READING TEXT: Begin

Specifically, the angles between adjacent pairs of blades and the
angles between blades having cutters in redundant positions affects
the relative aggressiveness of the active and passive zones and
hence the torque distribution on the bit. To facilitate the
following discussion, the blade position is used herein to mean the
position of a radius drawn through the last or outermost non-gage
cutter on a blade. According to the embodiment shown in the
Figures, significant angles include those between blades 821 and
823 and between blades 824 and 825. These may be approximately 180
degrees and 60 degrees, respectively. According to an embodiment,
the blades in the passive zone, having redundant cutters, are no
more than 60 degrees apart.
Imbalance Vectors
[0116] In addition to the foregoing factors, a bit in accordance
with embodiments of the present invention may have an imbalance
vector that has a magnitude of approximately 10 to 25 percent of
its weight on bit and more at least 15 percent of its weight on
bit, depending on its size. The imbalance force vector may lie in
the active zone 820 and preferably in the leading half of the
active zone 820. In some embodiments, the imbalance force vector is
oriented as closely as possible to the leading edge of active zone
820 (blade 821). The tendency of a bit to walk increases as the
magnitude of the imbalance force vector increases. Similarly, the
tendency of a bit to walk increases as the imbalance force vector
approaches leading blade 821. The magnitude of the imbalance force
can be increased by manipulating the geometric parameters that
define the positions of the PDC cutters on the bit, such as back
rake, side rake, height, angular position and profile angle.
Likewise, the desired direction of the imbalance force vector can
be achieved by manipulation of the same parameters.
[0117] In other embodiments, the present invention may be used to
model the performance of rotary steerable systems that include both
a bit and a hole opener. Vibrational analysis may be particularly
important in these systems, given the demands and constraints that
such systems are under.

READING TEXT: End

> PROBLEM TO WORK ON:
Extend the passage on drill bit design and imbalance vectors, picking up after its final sentence. The material that follows is separate from the text above and unrelated to it.

DATA FOR REVIEW: Begin

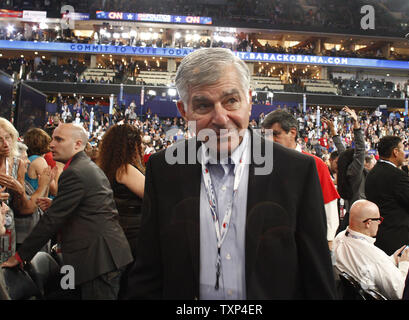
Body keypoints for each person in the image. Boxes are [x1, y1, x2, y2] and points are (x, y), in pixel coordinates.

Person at [126, 47, 336, 300]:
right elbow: (149, 270)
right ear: (183, 111)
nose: (221, 118)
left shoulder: (297, 170)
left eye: (231, 101)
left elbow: (317, 278)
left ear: (248, 100)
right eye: (203, 105)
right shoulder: (164, 169)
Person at [2, 123, 133, 300]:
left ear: (78, 144)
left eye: (59, 139)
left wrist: (20, 256)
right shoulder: (82, 167)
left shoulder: (76, 172)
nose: (51, 144)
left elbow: (52, 220)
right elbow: (89, 208)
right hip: (101, 255)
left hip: (99, 259)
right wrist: (56, 205)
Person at [261, 109, 340, 250]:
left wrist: (328, 240)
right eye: (266, 135)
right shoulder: (262, 164)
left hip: (305, 242)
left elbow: (329, 204)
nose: (269, 140)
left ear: (292, 132)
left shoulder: (316, 164)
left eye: (275, 134)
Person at [333, 199, 409, 300]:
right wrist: (404, 263)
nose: (380, 223)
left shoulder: (339, 239)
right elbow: (400, 292)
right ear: (368, 223)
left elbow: (369, 268)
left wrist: (392, 260)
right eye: (379, 219)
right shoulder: (375, 258)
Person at [365, 135, 409, 255]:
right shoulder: (397, 176)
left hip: (381, 236)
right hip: (400, 241)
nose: (404, 153)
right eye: (402, 149)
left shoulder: (372, 173)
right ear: (395, 152)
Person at [96, 123, 145, 257]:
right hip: (134, 233)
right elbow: (152, 194)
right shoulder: (125, 169)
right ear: (131, 145)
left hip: (121, 230)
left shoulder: (109, 168)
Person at [0, 118, 27, 264]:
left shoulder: (18, 164)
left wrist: (19, 190)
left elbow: (21, 207)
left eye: (8, 137)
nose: (6, 144)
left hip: (8, 225)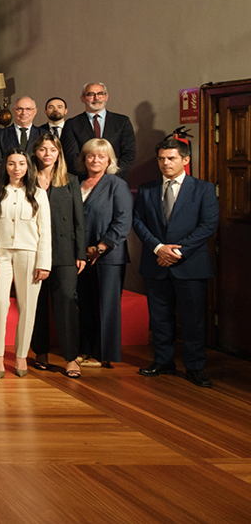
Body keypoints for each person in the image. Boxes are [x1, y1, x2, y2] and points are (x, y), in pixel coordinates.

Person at [133, 139, 220, 388]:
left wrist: (178, 252)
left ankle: (195, 367)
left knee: (193, 320)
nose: (165, 163)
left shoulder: (203, 189)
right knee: (160, 317)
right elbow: (138, 222)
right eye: (161, 158)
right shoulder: (147, 189)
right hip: (156, 262)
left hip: (190, 264)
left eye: (171, 158)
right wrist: (159, 248)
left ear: (185, 160)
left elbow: (208, 225)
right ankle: (163, 362)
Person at [0, 149, 51, 378]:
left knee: (28, 305)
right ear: (5, 166)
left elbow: (45, 231)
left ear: (27, 167)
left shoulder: (39, 194)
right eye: (11, 163)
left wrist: (44, 262)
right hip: (1, 253)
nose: (17, 168)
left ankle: (21, 355)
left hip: (30, 254)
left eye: (21, 163)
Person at [30, 132, 86, 378]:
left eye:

DATA FOR REVIEW: End

> RESULT OF THE TASK:
[0118] While reference has been made to a fixed blade hole opener,
those having ordinary skill in the art will recognize that
expandable hole openers may also be used. Exapandable hole openers
are disclosed, for example, in U.S. Pat. No. 6,732,817, which is
assigned to the assignee or the present invention and is
incorporated by reference. In addition, those having ordinary skill
will recognize that concentric or eccentric hole openers may be
used.
[0119] Referring now to FIGS. 11 and 12, an expandable tool which
may be used in embodiments of the present invention, generally
designated as 500, is shown in a collapsed position in FIG. 11 and
in an expanded position in FIG. 12. The expandable tool 500
comprises a generally cylindrical tool body 510 with a flowbore 508
extending therethrough. The tool body 510 includes upper 514 and
lower 512 connection portions for connecting the tool 500 into a
drilling assembly. In approximately the axial center of the tool
body 510, one or more pocket recesses 516 are formed in the body
510 and spaced apart azimuthally around the circumference of the
body 510. The one or more recesses 516 accommodate the axial
movement of several components of the tool 500 that move up or down
within the pocket recesses 516, including one or more moveable,
non-pivotable tool arms 520. Each recess 516 stores one moveable
arm 520 in the collapsed position.
[0120] FIG. 12 depicts the tool 500 with the moveable arms 520 in
the maximum expanded position, extending radially outwardly from
the body 510. Once the tool 500 is in the borehole, it is only
expandable to one position. Therefore, the tool 500 has two
operational positions--namely a collapsed position as shown in FIG.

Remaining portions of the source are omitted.